The Bible enjoins Christians to obey the laws of the land and that includes Christian judges. The following cases make the point.
It runs against the very grain of Christianity to have children engage in cuddling, kissing and sexual intercourse. It thus came as no surprise when a body representing different religious groups essentially opposed attempts to decriminalise sexual activities between very young children in the Teddy Bear case (2013).
Bound by oath
But a proper reading of the Constitution and the law led to a conclusion that some of the sections that criminalise this unscriptural conduct be set aside. This decriminalised certain sexual activity among children and even suggested how it could be properly managed.
I aligned myself with this unbiblical conclusion and observation, not because I have since become a lukewarm Christian but because I am bound by the oath to administer justice according to the Constitution and the law.
Sex before marriage is a sin. A slavish adherence to biblical principles would, in the Welkom High School case (2013), have led me to the conclusion that there was nothing wrong with a policy in terms of which pregnant pupils, who are not married, ought to be suspended from school until they have delivered. But I aligned myself with the minority judgment that rejected such a pregnancy policy and upheld the pupils’ constitutional right to education.
In the Tsebe case (2012), a foreign national who had allegedly brutally murdered a woman had immigrated to South Africa illegally because he was at risk of being visited with the death penalty in the event of conviction in Botswana. I supported the judgment that protected his right to life, notwithstanding what he had allegedly done.
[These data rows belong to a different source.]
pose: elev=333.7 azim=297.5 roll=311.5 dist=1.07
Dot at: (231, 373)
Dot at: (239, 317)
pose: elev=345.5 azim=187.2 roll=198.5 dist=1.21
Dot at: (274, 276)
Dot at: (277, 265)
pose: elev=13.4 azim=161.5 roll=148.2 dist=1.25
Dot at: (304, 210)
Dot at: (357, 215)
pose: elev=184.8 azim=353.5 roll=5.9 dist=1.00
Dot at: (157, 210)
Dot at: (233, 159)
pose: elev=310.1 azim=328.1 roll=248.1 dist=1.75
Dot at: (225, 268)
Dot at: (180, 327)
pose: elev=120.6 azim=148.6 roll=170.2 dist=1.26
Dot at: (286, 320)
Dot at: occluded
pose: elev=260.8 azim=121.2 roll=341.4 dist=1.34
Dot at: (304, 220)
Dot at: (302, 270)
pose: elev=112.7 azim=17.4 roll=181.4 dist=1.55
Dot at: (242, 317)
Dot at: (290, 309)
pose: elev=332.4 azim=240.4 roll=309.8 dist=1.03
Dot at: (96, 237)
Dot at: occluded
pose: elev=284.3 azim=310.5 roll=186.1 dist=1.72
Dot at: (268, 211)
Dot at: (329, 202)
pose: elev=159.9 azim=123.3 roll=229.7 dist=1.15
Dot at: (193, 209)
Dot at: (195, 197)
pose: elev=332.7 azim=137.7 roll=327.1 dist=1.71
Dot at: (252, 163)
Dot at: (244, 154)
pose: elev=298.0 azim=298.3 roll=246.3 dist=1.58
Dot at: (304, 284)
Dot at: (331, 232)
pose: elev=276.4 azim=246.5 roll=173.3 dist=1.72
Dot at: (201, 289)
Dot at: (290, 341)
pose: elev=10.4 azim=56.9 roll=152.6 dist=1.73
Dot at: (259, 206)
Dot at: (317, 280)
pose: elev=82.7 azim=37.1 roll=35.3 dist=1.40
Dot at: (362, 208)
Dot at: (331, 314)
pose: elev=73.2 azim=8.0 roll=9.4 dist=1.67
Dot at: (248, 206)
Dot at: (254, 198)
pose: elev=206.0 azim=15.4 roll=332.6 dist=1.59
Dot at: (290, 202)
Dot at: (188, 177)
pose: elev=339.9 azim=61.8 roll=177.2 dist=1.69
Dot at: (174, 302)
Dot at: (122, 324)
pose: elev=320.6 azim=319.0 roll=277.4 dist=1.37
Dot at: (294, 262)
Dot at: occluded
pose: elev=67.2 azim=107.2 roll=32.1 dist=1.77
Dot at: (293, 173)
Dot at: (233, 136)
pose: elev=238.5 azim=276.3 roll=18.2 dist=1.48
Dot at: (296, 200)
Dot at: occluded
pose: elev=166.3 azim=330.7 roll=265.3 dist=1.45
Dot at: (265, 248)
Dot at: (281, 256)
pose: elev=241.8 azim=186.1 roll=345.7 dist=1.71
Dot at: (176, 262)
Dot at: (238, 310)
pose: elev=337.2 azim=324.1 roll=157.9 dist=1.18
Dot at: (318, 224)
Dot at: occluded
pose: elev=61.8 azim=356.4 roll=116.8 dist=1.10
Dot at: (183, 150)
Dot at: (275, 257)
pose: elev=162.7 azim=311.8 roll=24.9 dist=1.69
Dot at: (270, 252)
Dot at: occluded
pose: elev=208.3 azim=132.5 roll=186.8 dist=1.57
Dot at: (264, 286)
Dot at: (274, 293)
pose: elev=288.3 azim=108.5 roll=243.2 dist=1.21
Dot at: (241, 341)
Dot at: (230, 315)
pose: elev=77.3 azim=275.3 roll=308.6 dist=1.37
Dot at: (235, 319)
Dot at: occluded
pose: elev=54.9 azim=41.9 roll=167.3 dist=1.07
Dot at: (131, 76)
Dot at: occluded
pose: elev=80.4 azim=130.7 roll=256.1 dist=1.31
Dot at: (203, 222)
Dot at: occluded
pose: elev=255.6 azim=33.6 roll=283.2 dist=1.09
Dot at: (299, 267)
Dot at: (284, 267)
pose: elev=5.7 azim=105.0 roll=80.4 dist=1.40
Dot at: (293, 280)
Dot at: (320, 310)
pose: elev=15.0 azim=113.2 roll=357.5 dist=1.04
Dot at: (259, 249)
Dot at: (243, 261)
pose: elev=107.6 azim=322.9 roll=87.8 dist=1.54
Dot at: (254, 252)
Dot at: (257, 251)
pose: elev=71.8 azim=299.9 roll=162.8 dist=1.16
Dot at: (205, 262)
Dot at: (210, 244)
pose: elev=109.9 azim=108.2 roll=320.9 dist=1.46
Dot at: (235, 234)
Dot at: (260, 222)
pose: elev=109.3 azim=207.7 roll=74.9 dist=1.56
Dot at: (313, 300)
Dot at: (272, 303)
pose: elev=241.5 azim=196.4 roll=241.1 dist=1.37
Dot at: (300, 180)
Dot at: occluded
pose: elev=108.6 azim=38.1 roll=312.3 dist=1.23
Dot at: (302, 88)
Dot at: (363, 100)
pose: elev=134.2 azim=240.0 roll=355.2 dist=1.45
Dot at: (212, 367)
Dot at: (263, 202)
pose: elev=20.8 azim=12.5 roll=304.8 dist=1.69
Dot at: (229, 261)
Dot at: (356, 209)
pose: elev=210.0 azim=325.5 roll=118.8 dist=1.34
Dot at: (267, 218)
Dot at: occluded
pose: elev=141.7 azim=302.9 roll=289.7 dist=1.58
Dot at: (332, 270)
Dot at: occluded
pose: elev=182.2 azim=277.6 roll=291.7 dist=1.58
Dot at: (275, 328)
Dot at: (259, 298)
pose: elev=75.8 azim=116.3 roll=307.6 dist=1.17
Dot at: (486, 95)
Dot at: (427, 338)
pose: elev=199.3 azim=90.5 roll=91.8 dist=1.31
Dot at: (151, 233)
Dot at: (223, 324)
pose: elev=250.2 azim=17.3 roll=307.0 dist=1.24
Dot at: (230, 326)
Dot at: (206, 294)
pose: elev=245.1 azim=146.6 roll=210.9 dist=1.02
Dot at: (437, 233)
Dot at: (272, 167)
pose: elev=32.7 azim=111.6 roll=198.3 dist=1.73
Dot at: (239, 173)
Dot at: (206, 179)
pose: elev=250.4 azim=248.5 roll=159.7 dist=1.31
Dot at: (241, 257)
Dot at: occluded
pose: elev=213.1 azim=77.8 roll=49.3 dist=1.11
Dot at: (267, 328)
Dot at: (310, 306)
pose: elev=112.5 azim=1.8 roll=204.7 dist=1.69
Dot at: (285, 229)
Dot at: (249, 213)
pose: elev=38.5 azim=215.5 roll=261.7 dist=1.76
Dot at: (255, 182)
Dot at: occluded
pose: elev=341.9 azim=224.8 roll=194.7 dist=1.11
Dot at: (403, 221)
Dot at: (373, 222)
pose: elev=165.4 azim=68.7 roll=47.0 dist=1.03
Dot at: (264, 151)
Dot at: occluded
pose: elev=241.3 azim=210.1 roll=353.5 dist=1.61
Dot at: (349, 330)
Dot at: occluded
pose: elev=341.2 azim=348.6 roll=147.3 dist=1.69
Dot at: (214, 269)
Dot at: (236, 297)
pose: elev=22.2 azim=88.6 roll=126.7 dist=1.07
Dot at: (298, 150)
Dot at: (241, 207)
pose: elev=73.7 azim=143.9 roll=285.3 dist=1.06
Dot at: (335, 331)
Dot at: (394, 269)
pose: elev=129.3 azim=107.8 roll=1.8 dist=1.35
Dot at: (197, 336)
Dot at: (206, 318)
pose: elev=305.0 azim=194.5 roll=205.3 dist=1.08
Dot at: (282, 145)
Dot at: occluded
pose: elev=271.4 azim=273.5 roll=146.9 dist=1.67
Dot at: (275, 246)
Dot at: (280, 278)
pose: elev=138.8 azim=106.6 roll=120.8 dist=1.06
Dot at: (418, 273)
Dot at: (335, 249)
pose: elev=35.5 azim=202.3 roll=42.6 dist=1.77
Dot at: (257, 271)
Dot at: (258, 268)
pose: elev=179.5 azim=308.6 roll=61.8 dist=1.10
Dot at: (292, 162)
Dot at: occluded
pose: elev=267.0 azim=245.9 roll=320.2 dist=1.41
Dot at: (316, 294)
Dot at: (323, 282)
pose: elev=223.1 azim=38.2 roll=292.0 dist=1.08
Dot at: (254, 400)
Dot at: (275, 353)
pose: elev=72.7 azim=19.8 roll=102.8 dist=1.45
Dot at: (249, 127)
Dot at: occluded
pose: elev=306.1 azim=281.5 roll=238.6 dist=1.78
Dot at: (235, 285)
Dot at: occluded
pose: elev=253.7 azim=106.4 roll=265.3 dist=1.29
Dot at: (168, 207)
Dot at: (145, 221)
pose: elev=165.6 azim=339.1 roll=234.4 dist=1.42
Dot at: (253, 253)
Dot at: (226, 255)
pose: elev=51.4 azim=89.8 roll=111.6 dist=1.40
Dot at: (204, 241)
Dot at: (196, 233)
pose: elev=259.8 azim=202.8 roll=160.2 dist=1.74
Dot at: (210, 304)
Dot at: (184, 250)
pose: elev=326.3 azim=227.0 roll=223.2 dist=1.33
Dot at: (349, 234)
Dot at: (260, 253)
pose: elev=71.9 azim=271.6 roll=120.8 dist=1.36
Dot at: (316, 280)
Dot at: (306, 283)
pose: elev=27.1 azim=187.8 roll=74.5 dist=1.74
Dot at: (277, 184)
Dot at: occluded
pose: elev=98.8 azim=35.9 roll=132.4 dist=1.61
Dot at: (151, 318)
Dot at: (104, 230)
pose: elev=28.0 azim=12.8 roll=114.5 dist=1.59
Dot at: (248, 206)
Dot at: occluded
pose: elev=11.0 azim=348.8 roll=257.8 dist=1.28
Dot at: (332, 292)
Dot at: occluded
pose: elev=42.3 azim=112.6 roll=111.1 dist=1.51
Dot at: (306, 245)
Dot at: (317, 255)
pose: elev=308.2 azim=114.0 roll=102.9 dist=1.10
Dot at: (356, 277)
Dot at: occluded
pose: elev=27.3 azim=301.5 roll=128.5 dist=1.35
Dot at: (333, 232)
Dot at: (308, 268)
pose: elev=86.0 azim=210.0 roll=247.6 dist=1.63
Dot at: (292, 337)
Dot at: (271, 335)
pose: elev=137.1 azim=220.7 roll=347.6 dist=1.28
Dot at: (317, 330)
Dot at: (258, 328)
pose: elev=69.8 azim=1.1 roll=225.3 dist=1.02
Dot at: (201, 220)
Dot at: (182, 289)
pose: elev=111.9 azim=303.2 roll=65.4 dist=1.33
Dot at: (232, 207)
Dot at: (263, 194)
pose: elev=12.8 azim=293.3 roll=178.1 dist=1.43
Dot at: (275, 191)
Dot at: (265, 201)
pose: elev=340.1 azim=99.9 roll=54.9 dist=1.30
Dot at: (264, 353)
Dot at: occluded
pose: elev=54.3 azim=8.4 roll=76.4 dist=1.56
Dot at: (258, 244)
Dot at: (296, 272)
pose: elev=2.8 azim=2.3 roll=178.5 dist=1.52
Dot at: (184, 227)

If undue weight was given to biblical principles at the expense of the Constitution, the Extradition Act and the relevant Southern African Development Community protocols then I would have disagreed with that decision for it in effect absolved the suspect from prosecution and punishment. The illegality of his entry into this country and the biblical requirement that he suffers the consequences of his alleged wrongdoing, if convicted, would have been the reason for the disagreement.
The duty of a Christian is to refrain from active involvement in any conduct that violates biblical principles. When the Constitution and the laws provide for rights that do not accord with the Bible, a Christian judge is duty-bound to uphold those rights and ensure that they are freely exercised.
The only judge qualified to pronounce an effective judgment on any unbiblical conduct is Jesus Christ.
A perception that judges who are devout Christians have the inherent propensity to do injustice to people who are not Christians or who dislike Christianity is seriously flawed.
Otherwise, by parity of reasoning, Christians, who constitute about 80% of our population, should be worried that judges whose religion or beliefs conflict with Christianity will necessarily be inclined to find against them in the furtherance of their own religions or philosophies. We would do well to jettison this notion.
My total submission to Jesus Christ is not the antithesis of blind justice. Christianity is about love, impartiality, justice and distaste for corruption.
It displeases God when any judge distorts the law in order to secure an unjust outcome against anyone. It is worse when the injustice is perpetrated in his name.